Quand nous remontons au grand jour, nous sommes couverts de poussière, mêlés d’odeurs, décorés de toiles d’araignée. Nous savons tout de la splendeur des parquets, tout des mites, des mouches, des araignées et des punaises ; du froid des dalles, du chuchotement des lattes ; de la grande armoire qui se met à trembler sans raison ; de la douce laine des tapisseries et du lustre qui tinte quand on tousse. Nous revenons du pays des caisses, du pays des housses, du pays des grands rouleaux de tapis, du pays des cartons d’archives : c’est comme une mer qui aurait rejeté sur le rivage une merveilleuse cargaison.
Mon père, en 1939, sollicité par les Beaux-Arts, avait accepté que le château servît de repli pour les objets d’art que le gouvernement voulait protéger des bombardements menaçant les villes.
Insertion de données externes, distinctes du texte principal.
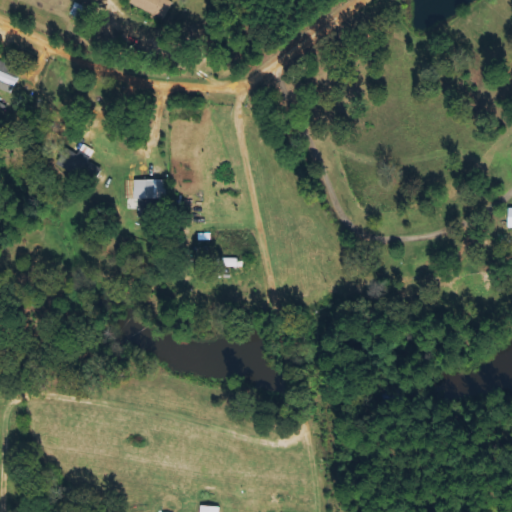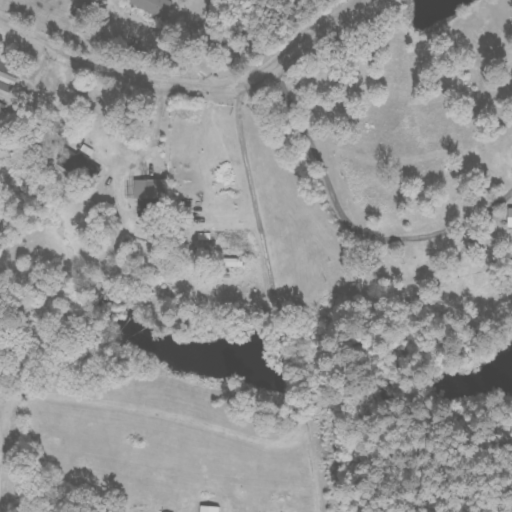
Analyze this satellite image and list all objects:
building: (153, 5)
road: (313, 34)
road: (264, 70)
building: (8, 75)
building: (74, 159)
building: (147, 192)
building: (509, 218)
building: (226, 262)
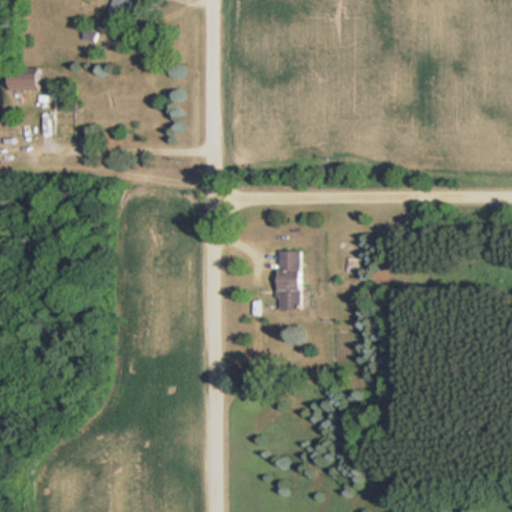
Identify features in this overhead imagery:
building: (119, 14)
building: (29, 83)
road: (364, 203)
road: (217, 255)
building: (295, 279)
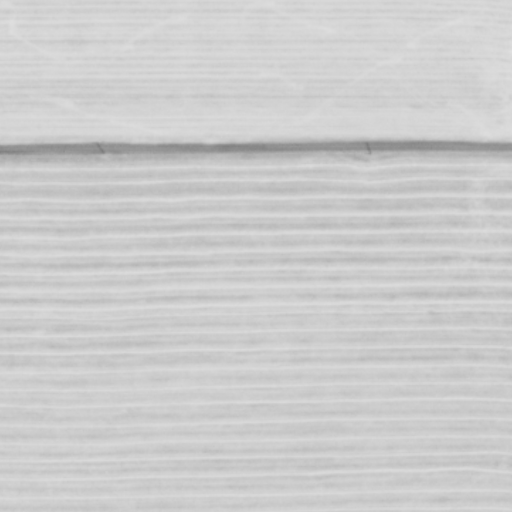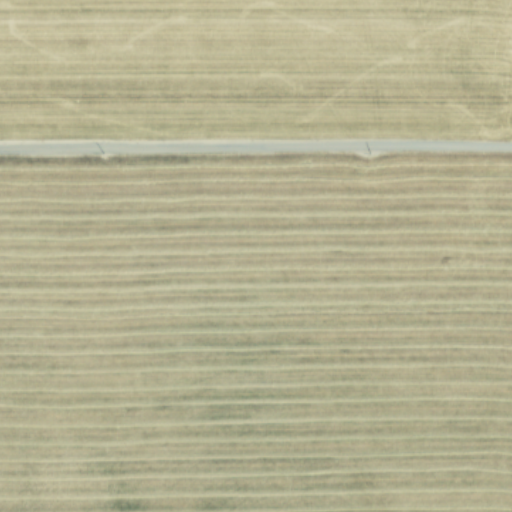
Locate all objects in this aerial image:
road: (256, 143)
crop: (256, 256)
Il avait choisi certaines pièces à cet effet : galerie des tableaux, grand salon, salle à manger. C’est ainsi que Brissac abrita pendant six ans les archives de la Comédie française, une partie du mobilier de l’Elysée et de l’ambassade de Grande-Bretagne à Paris, la collection donnée en 1914 au Louvre par Isaac de Camondo et, plus tard, venant d’Angers toute proche, les tapisseries de l’Apocalypse tissées de 1375 à 1380 pour Louis Ier d’Anjou. Elles avaient 600 ans, nous 4 !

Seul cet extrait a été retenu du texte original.